Loosen the terminal screws on the plug's contact assembly. Do not remove the screws, just loosen them enough so the stripped wires can be inserted.
Arrange the wires so that they line up with the correct terminals; hot (gold), neutral (silver), and safety ground (green). If your plug has screw terminals, one terminal at a time, wrap the stripped end of the wire clockwise around the screw just ¾ of a turn. If instead your plug has clamps that capture the wire, insert the stripped portion of the wire into the clamp (no insulation should be in the clamp) and tighten.
Don't wrap the wire all the way around the screw — and definitely not more than once. The wrap should be clockwise so that as the screw is tightened, it pulls the wire around and under the screw instead of pushing it out.
Slide the shell of the plug back onto the contact assembly and attach it.
Tighten the strain relief clamp onto the jacket of the cord. If you cut the jacket a little bit long (less than ¼″), you can push the cord into the plug and then tighten the clamp. More than ¼″ and you'll need to disassemble the plug, cut the wires a bit shorter, and try again. Don't tighten the clamp so much that it bites into the jacket. It should be tight enough that the cord doesn't move inside the connector when you push or pull on the cord.
Power cords get damaged from all sorts of things; over-enthusiastic weed-whacking or hedge-trimming, forgetting that the car's battery warmer was still plugged in, even being chewed up by dogs and rodents! New cords aren't cheap as any hardware store patron knows. This task shows you how to make that cord almost as good as new for the cost of a little time and effort.
This task shows how to repair a 3-wire power cord but the same techniques apply to their smaller 2-wire power cord cousins.
Trim the separated ends of the cord and remove any frayed, wet, or oxidized wire.
Cut a 6″ piece of heat-shrink tubing with a diameter 50% greater than the cord's jacket.
Trim 4″ of jacket from each piece of cord. Avoid nicking the inner wires or their insulation by scoring the jacket and flexing the cord until the jacket breaks away cleanly. Untwist and straighten each wire. Remove any string or filler material. Slide the heat shrink tubing over either piece of cord.
To separate the splices of each individual wire, perform the splice at a different point on each pair of wires. On the left-hand piece of cord, cut the wires as follows: hot — 2″ from the jacket, neutral — 3″ from the jacket, ground — do not cut.
On the right-hand piece of cord, cut the wires as follows:
Hot — do not cut
Neutral — 3″ from jacket
Ground — 2″ from jacket
Strip each wire 1″. You can see in the figure that each splice will be 1" apart, keeping plenty of insulation between the bare wires.
Cut three 1½″ pieces of ¼″ diameter heat shrink tubing. Slip one piece over each wire.

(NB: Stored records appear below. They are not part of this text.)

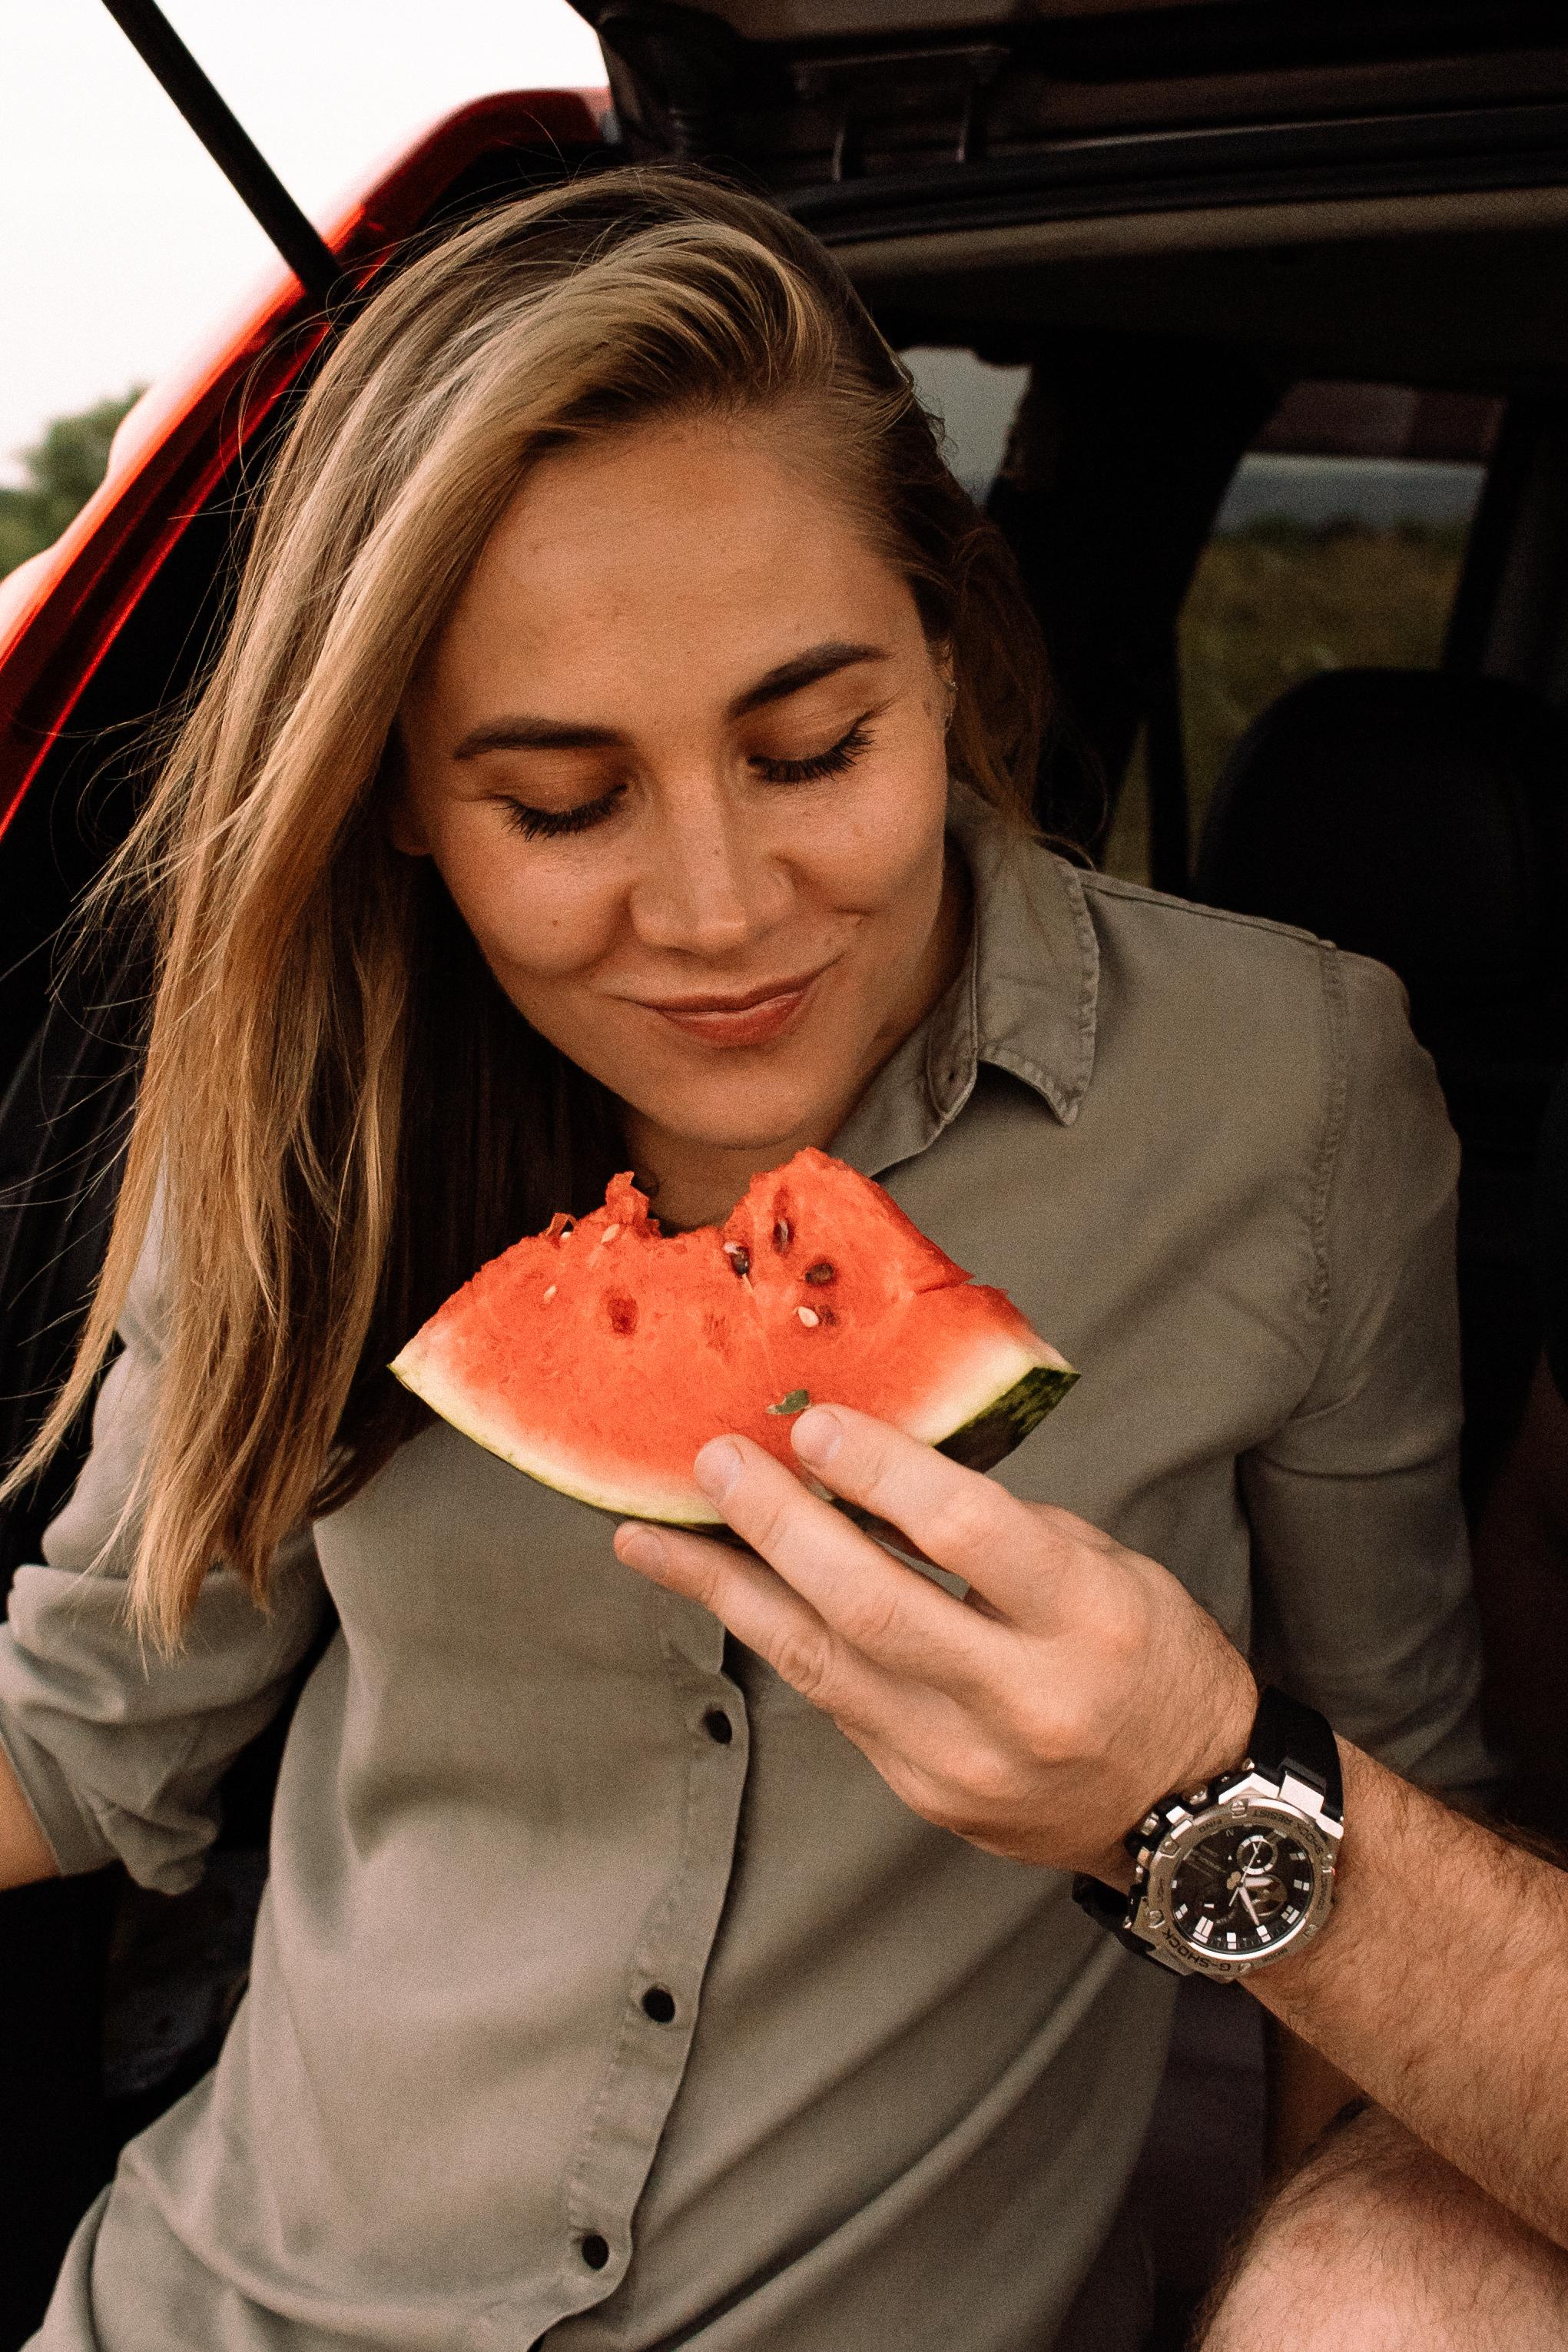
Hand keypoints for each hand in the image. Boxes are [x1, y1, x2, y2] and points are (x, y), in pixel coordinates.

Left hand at [613, 1405, 1256, 1882]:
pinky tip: (723, 1594)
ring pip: (821, 1664)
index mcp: (1089, 1618)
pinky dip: (773, 1638)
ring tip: (651, 1538)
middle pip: (872, 1604)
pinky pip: (833, 1700)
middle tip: (714, 1463)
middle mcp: (1024, 1699)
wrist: (1188, 1810)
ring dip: (728, 1591)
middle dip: (777, 1526)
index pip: (966, 1531)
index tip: (816, 1423)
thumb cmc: (1148, 1657)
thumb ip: (991, 1525)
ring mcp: (966, 1759)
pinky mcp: (925, 1793)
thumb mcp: (1103, 1565)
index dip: (882, 1471)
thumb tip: (867, 1466)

Starting with the neutral wire (it will be the easiest since both pieces are longer), cross the stripped wires at their midpoint and twist each around the other in opposite directions. This is a "Western Union" splice, originally invented for repairing telegraph lines in the mid-1800s! Continue twisting until the wires are snugly wrapped around each other.

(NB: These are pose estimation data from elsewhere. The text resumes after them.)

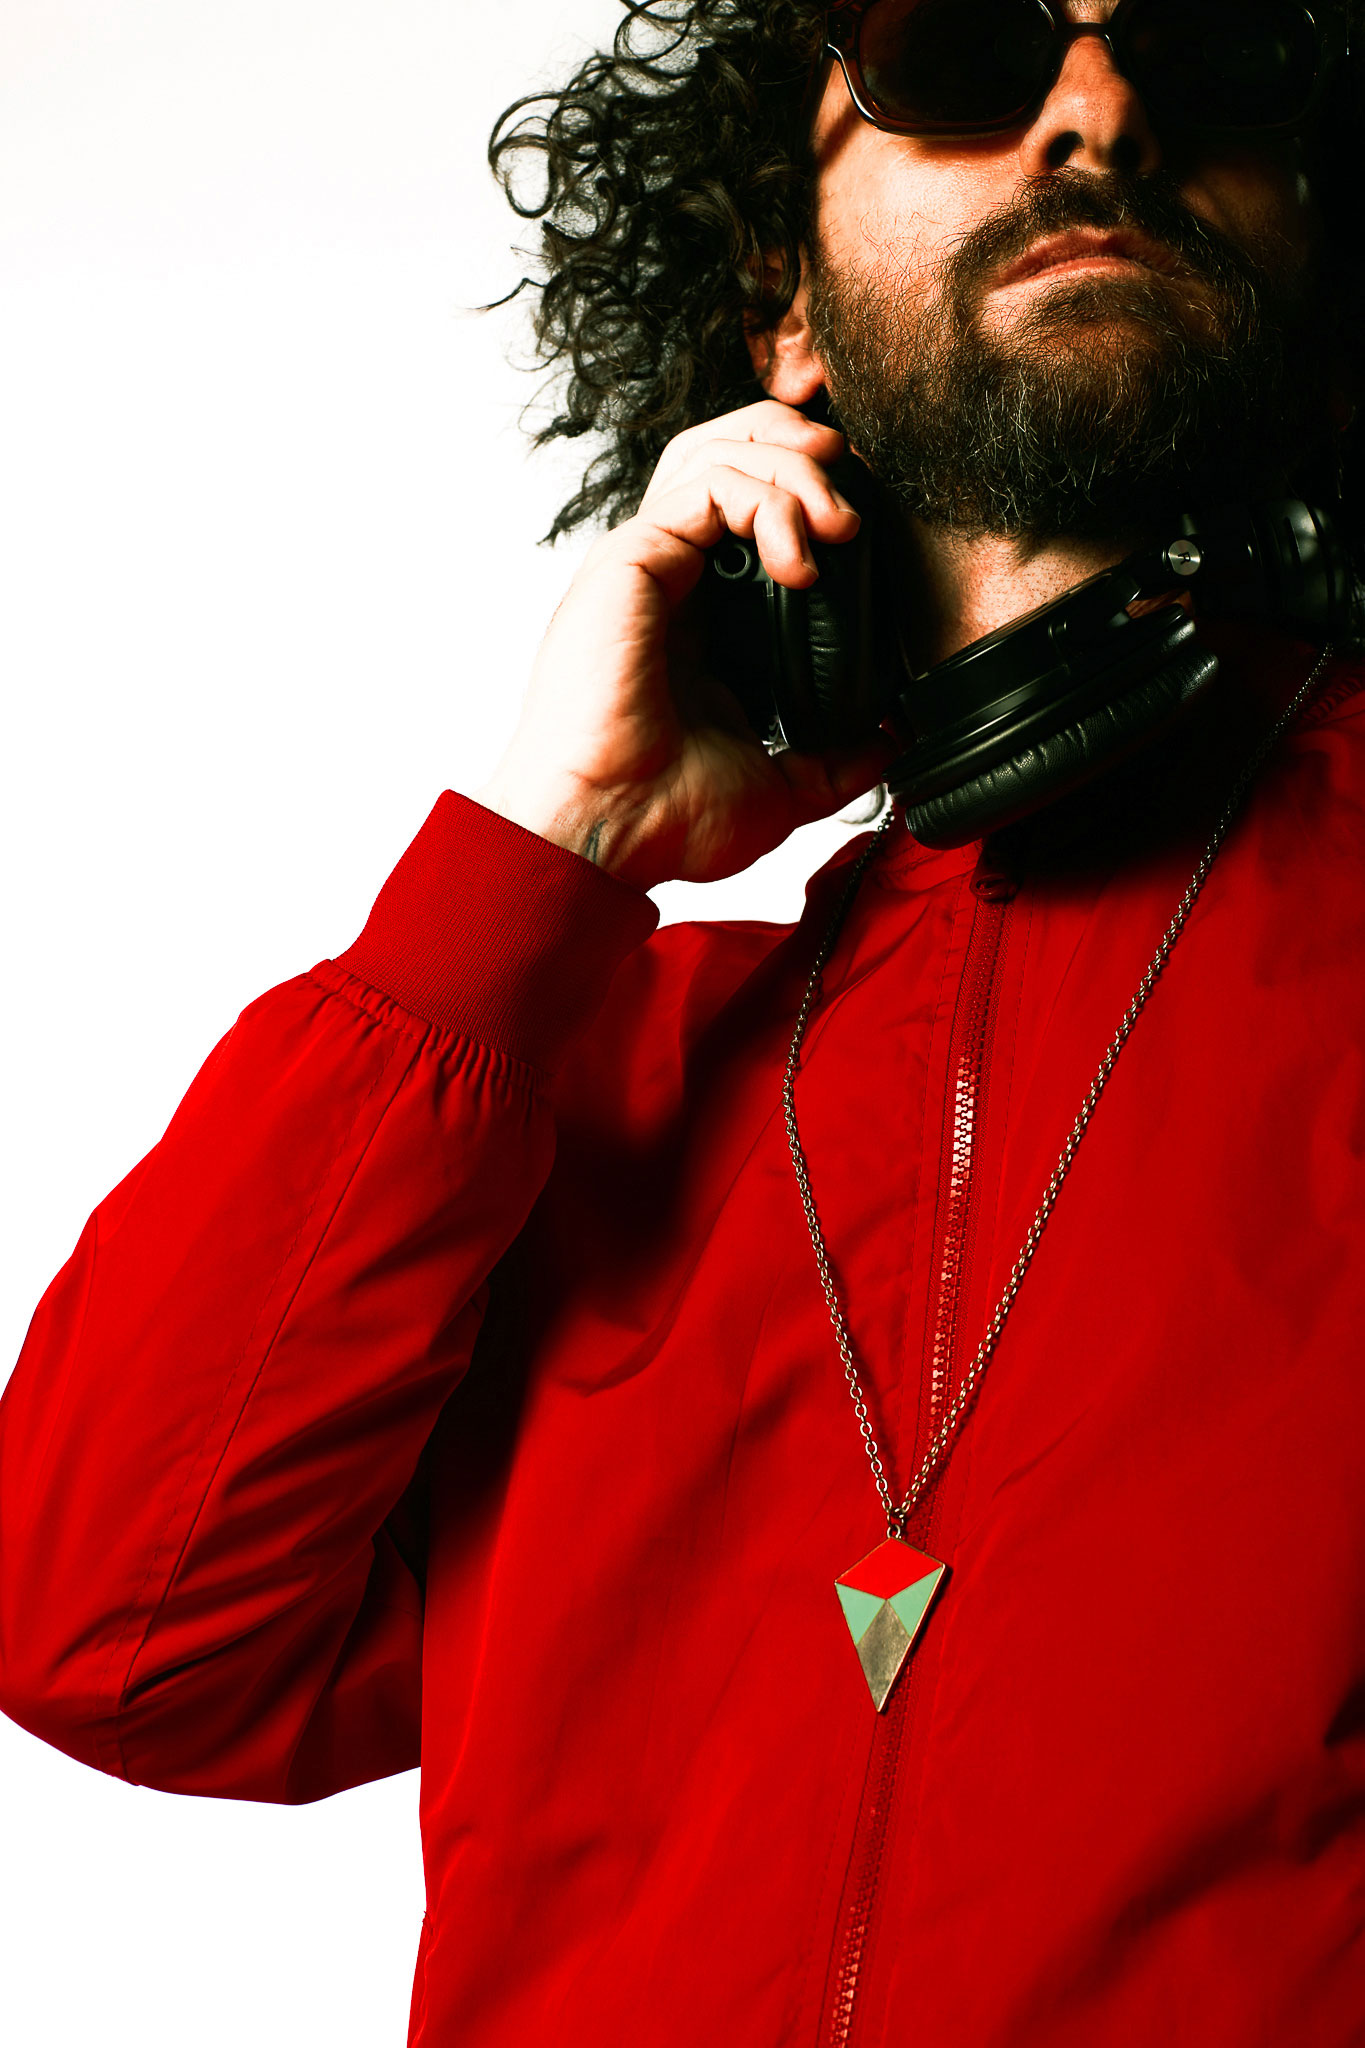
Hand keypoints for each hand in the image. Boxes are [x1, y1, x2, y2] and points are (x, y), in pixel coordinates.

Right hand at [474, 400, 897, 889]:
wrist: (613, 834)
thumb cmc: (665, 818)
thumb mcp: (781, 789)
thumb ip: (835, 761)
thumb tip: (890, 744)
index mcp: (698, 618)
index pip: (747, 509)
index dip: (804, 492)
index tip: (857, 530)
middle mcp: (666, 579)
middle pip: (728, 456)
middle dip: (800, 453)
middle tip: (852, 498)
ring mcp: (645, 562)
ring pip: (717, 454)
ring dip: (791, 467)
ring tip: (837, 519)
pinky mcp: (632, 557)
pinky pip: (707, 484)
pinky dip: (767, 501)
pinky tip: (800, 561)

Solder the wires together, center the heat-shrink tubing over the splice and shrink it.
Repeat Steps 6 and 7 for the hot and ground wires.
Center the large piece of heat-shrink tubing over the entire splice and shrink it.
Wrap the splice with good-quality electrical tape (Scotch 33+ and Scotch 88 are excellent choices) twice, once in each direction, overlapping each successive wrap at least 50%. At the end of the wrap, cut the tape and press it into place.
Do not pull the tape apart; that causes the top layer to begin to separate. Eventually pulled-apart tape comes completely loose (flagging).